From the first line to the last, give the material again exactly, without the images.

_INFORMATION_
Start of Block
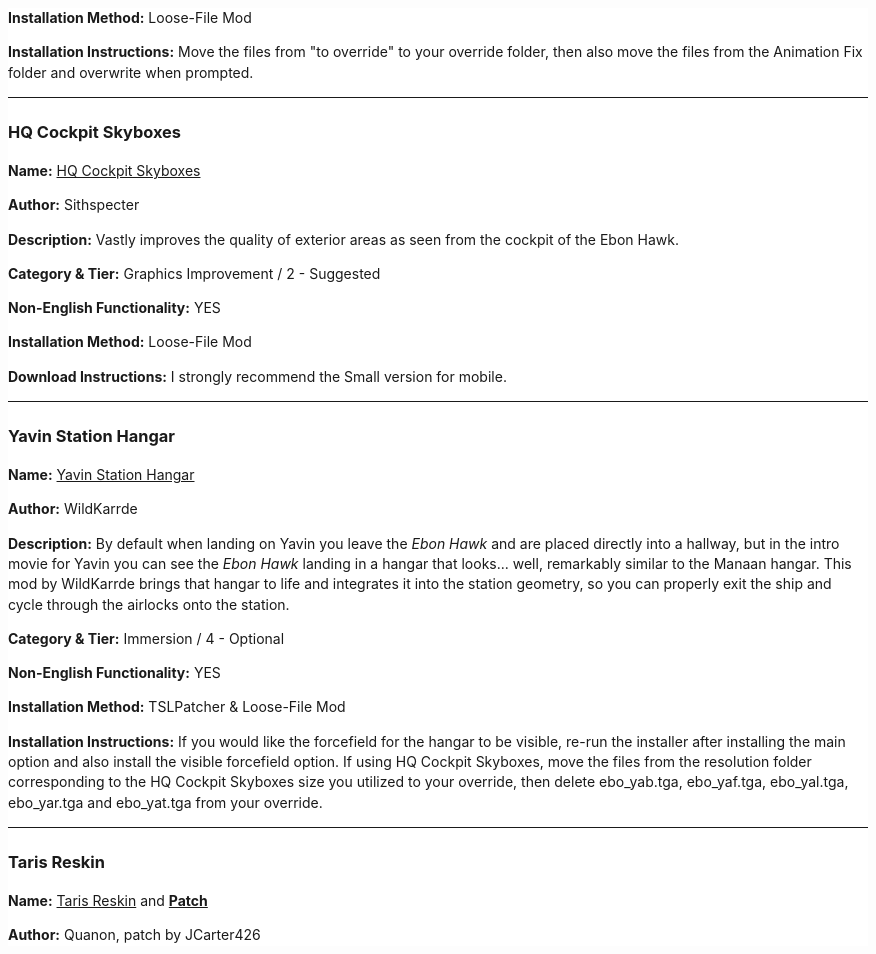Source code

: **Installation Method:** Loose-File Mod

**Installation Instructions:** Move the files from "to override" to your override folder, then also move the files from the Animation Fix folder and overwrite when prompted.

___

### HQ Cockpit Skyboxes

**Name:** [HQ Cockpit Skyboxes](http://deadlystream.com/files/file/938-high-quality-cockpit-skyboxes/)

**Author:** Sithspecter

**Description:** Vastly improves the quality of exterior areas as seen from the cockpit of the Ebon Hawk.

**Category & Tier:** Graphics Improvement / 2 - Suggested

**Non-English Functionality:** YES

**Installation Method:** Loose-File Mod

**Download Instructions:** I strongly recommend the Small version for mobile.

___

### Yavin Station Hangar

**Name:** [Yavin Station Hangar](https://deadlystream.com/files/file/2068-yavin-station-hangar/)

**Author:** WildKarrde

**Description:** By default when landing on Yavin you leave the *Ebon Hawk* and are placed directly into a hallway, but in the intro movie for Yavin you can see the *Ebon Hawk* landing in a hangar that looks... well, remarkably similar to the Manaan hangar. This mod by WildKarrde brings that hangar to life and integrates it into the station geometry, so you can properly exit the ship and cycle through the airlocks onto the station.

**Category & Tier:** Immersion / 4 - Optional

**Non-English Functionality:** YES

**Installation Method:** TSLPatcher & Loose-File Mod

**Installation Instructions:** If you would like the forcefield for the hangar to be visible, re-run the installer after installing the main option and also install the visible forcefield option. If using HQ Cockpit Skyboxes, move the files from the resolution folder corresponding to the HQ Cockpit Skyboxes size you utilized to your override, then delete ebo_yab.tga, ebo_yaf.tga, ebo_yal.tga, ebo_yar.tga and ebo_yat.tga from your override.

___

### Taris Reskin

**Name:** [Taris Reskin](http://www.nexusmods.com/kotor/mods/10/) and [**Patch**](https://mega.nz/file/8MogRKIa#NKl_vTrTMQiAPtjNZ4chvsaw6aOd_4l-8lC47ODW1Z0)

**Author:** Quanon, patch by JCarter426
End of Block
_PROBLEM SOLUTION_
Source code

: **Installation Method:** Loose-File Mod

**Installation Instructions:** Move the files from "to override" to your override folder, then also move the files from the Animation Fix folder and overwrite when prompted.

___

### HQ Cockpit Skyboxes

**Name:** [HQ Cockpit Skyboxes](http://deadlystream.com/files/file/938-high-quality-cockpit-skyboxes/)

**Author:** Sithspecter

**Description:** Vastly improves the quality of exterior areas as seen from the cockpit of the Ebon Hawk.

**Category & Tier:** Graphics Improvement / 2 - Suggested

**Non-English Functionality:** YES

**Installation Method:** Loose-File Mod

**Download Instructions:** I strongly recommend the Small version for mobile.

___

### Yavin Station Hangar

**Name:** [Yavin Station Hangar](https://deadlystream.com/files/file/2068-yavin-station-hangar/)

**Author:** WildKarrde

**Description:** By default when landing on Yavin you leave the *Ebon Hawk* and are placed directly into a hallway, but in the intro movie for Yavin you can see the *Ebon Hawk* landing in a hangar that looks... well, remarkably similar to the Manaan hangar. This mod by WildKarrde brings that hangar to life and integrates it into the station geometry, so you can properly exit the ship and cycle through the airlocks onto the station.

**Category & Tier:** Immersion / 4 - Optional

**Non-English Functionality:** YES

**Installation Method:** TSLPatcher & Loose-File Mod

**Installation Instructions:** If you would like the forcefield for the hangar to be visible, re-run the installer after installing the main option and also install the visible forcefield option. If using HQ Cockpit Skyboxes, move the files from the resolution folder corresponding to the HQ Cockpit Skyboxes size you utilized to your override, then delete ebo_yab.tga, ebo_yaf.tga, ebo_yal.tga, ebo_yar.tga and ebo_yat.tga from your override.

___

### Taris Reskin

**Name:** [Taris Reskin](http://www.nexusmods.com/kotor/mods/10/) and [**Patch**](https://mega.nz/file/8MogRKIa#NKl_vTrTMQiAPtjNZ4chvsaw6aOd_4l-8lC47ODW1Z0)

**Author:** Quanon, patch by JCarter426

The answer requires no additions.